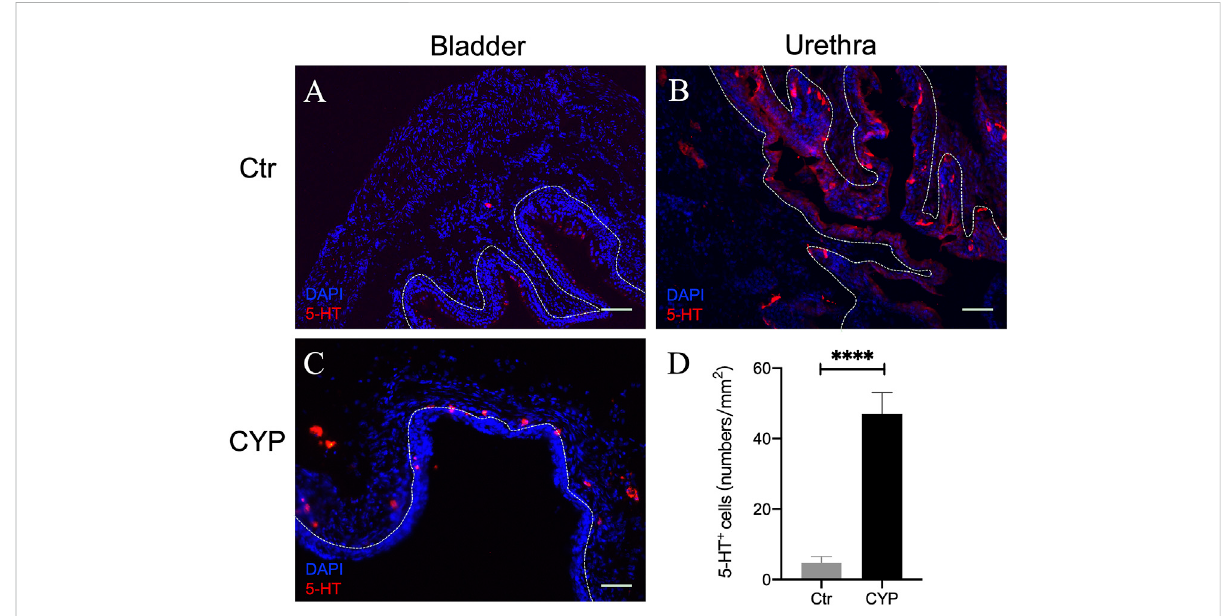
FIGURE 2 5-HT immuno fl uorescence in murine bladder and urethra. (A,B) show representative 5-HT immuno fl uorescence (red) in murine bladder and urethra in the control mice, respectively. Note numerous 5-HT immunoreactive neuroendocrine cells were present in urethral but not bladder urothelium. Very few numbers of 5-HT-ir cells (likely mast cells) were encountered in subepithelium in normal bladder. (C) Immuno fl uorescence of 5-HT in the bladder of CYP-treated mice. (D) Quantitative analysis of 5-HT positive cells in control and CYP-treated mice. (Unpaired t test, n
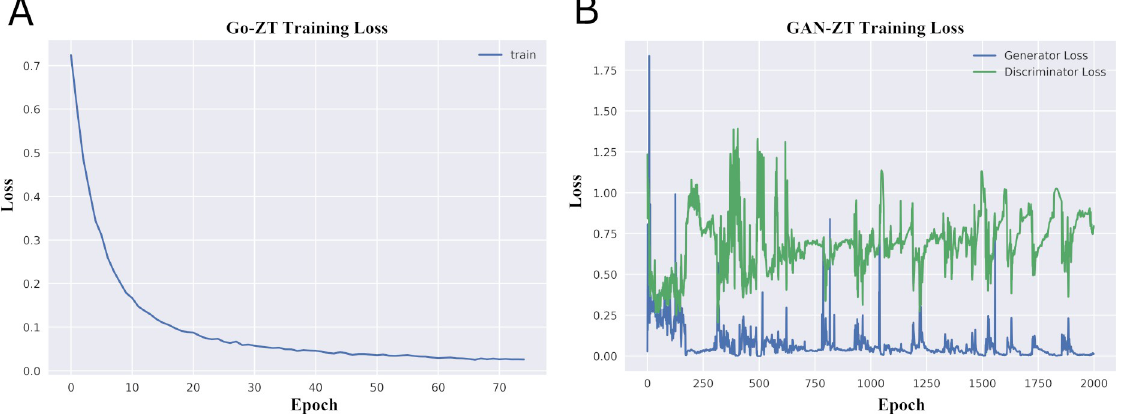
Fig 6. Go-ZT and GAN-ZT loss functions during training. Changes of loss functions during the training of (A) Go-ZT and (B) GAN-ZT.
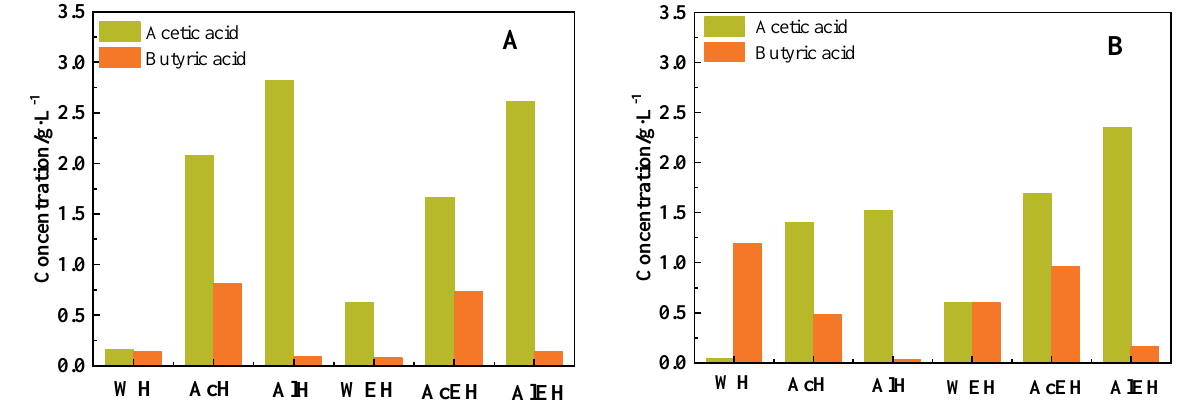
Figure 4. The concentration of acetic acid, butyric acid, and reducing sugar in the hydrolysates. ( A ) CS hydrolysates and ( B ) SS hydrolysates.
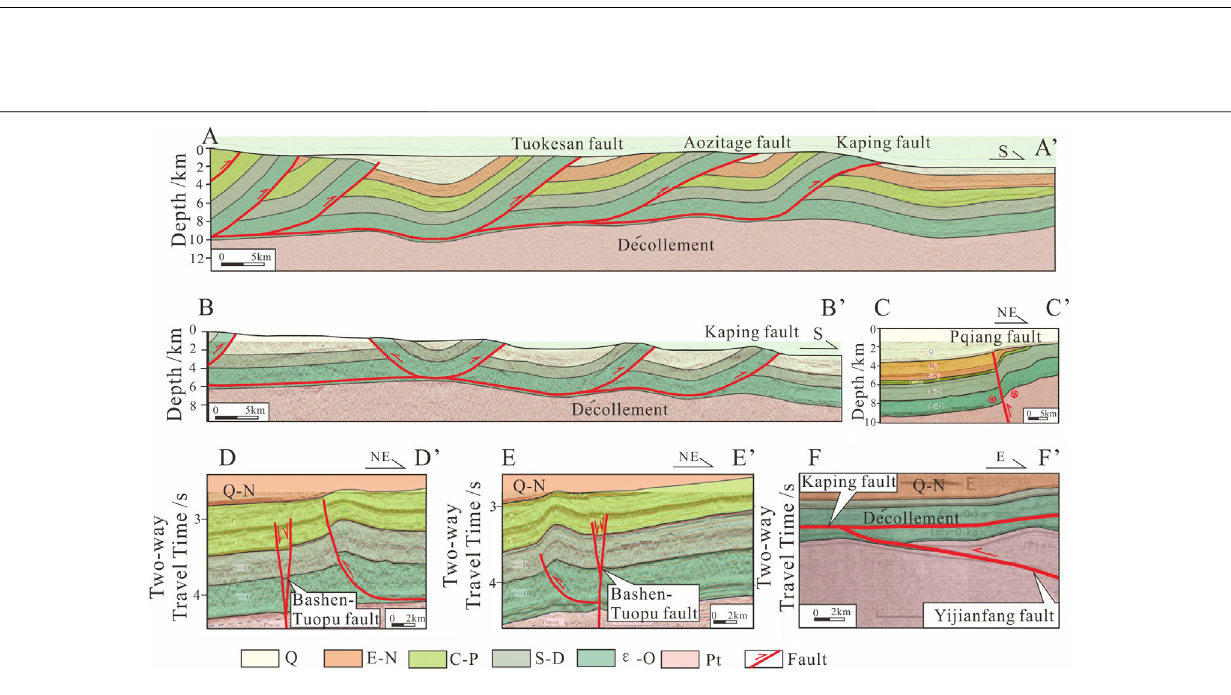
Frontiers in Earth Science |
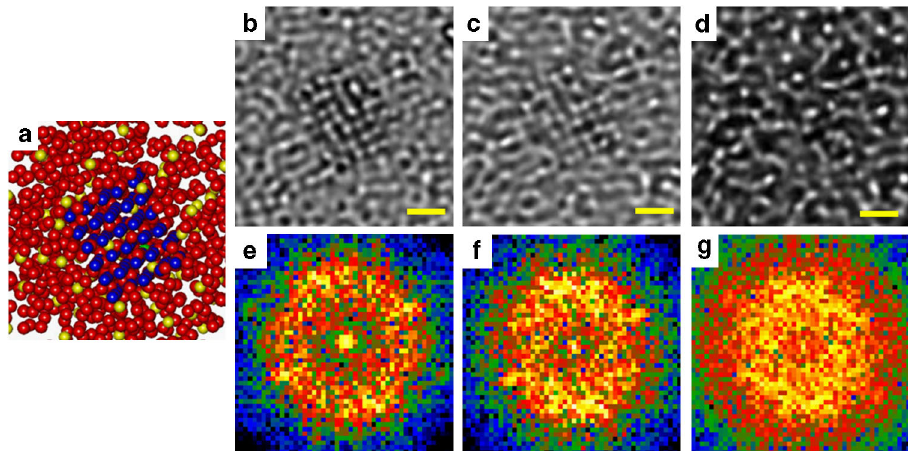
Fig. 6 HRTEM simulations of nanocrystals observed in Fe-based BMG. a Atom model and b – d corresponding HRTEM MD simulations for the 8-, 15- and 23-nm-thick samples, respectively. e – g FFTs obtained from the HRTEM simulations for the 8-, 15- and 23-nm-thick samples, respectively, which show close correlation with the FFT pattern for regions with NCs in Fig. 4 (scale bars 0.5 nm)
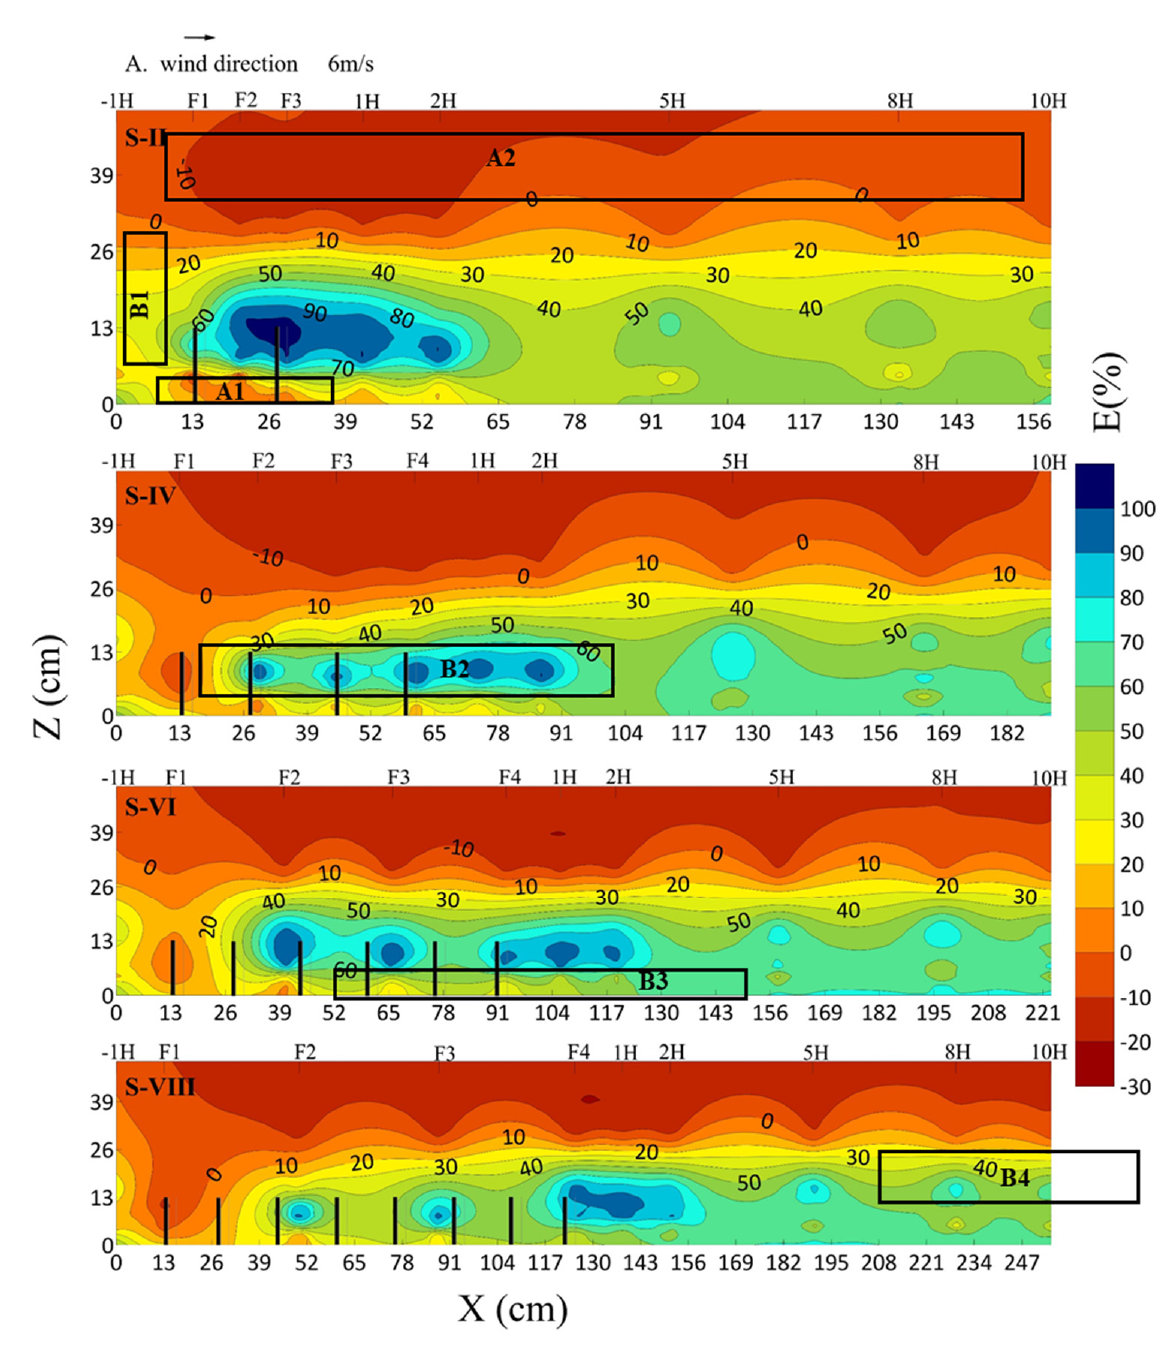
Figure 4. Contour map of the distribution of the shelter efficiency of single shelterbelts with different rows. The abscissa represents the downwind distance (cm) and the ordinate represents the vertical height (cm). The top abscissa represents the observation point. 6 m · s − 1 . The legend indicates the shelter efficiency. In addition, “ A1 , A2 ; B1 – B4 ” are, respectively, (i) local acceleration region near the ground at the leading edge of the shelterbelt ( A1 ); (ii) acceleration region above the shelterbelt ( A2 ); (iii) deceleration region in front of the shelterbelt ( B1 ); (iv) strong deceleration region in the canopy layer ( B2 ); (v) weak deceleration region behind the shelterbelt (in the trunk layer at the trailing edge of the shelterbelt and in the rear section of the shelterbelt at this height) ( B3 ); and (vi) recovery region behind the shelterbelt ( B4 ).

**Goal of the exercise**
In your answer, give every line of the listing above exactly, and do not include the images.

**Solution**
FIGURE 2 5-HT immuno fl uorescence in murine bladder and urethra. (A,B) show representative 5-HT immuno fl uorescence (red) in murine bladder and urethra in the control mice, respectively. Note numerous 5-HT immunoreactive neuroendocrine cells were present in urethral but not bladder urothelium. Very few numbers of 5-HT-ir cells (likely mast cells) were encountered in subepithelium in normal bladder. (C) Immuno fl uorescence of 5-HT in the bladder of CYP-treated mice. (D) Quantitative analysis of 5-HT positive cells in control and CYP-treated mice. (Unpaired t test, n
Fig 6. Go-ZT and GAN-ZT loss functions during training. Changes of loss functions during the training of (A) Go-ZT and (B) GAN-ZT.
Figure 4. The concentration of acetic acid, butyric acid, and reducing sugar in the hydrolysates. ( A ) CS hydrolysates and ( B ) SS hydrolysates.
Frontiers in Earth Science |
Fig. 6 HRTEM simulations of nanocrystals observed in Fe-based BMG. a Atom model and b – d corresponding HRTEM MD simulations for the 8-, 15- and 23-nm-thick samples, respectively. e – g FFTs obtained from the HRTEM simulations for the 8-, 15- and 23-nm-thick samples, respectively, which show close correlation with the FFT pattern for regions with NCs in Fig. 4 (scale bars 0.5 nm)
Figure 4. Contour map of the distribution of the shelter efficiency of single shelterbelts with different rows. The abscissa represents the downwind distance (cm) and the ordinate represents the vertical height (cm). The top abscissa represents the observation point. 6 m · s − 1 . The legend indicates the shelter efficiency. In addition, “ A1 , A2 ; B1 – B4 ” are, respectively, (i) local acceleration region near the ground at the leading edge of the shelterbelt ( A1 ); (ii) acceleration region above the shelterbelt ( A2 ); (iii) deceleration region in front of the shelterbelt ( B1 ); (iv) strong deceleration region in the canopy layer ( B2 ); (v) weak deceleration region behind the shelterbelt (in the trunk layer at the trailing edge of the shelterbelt and in the rear section of the shelterbelt at this height) ( B3 ); and (vi) recovery region behind the shelterbelt ( B4 ).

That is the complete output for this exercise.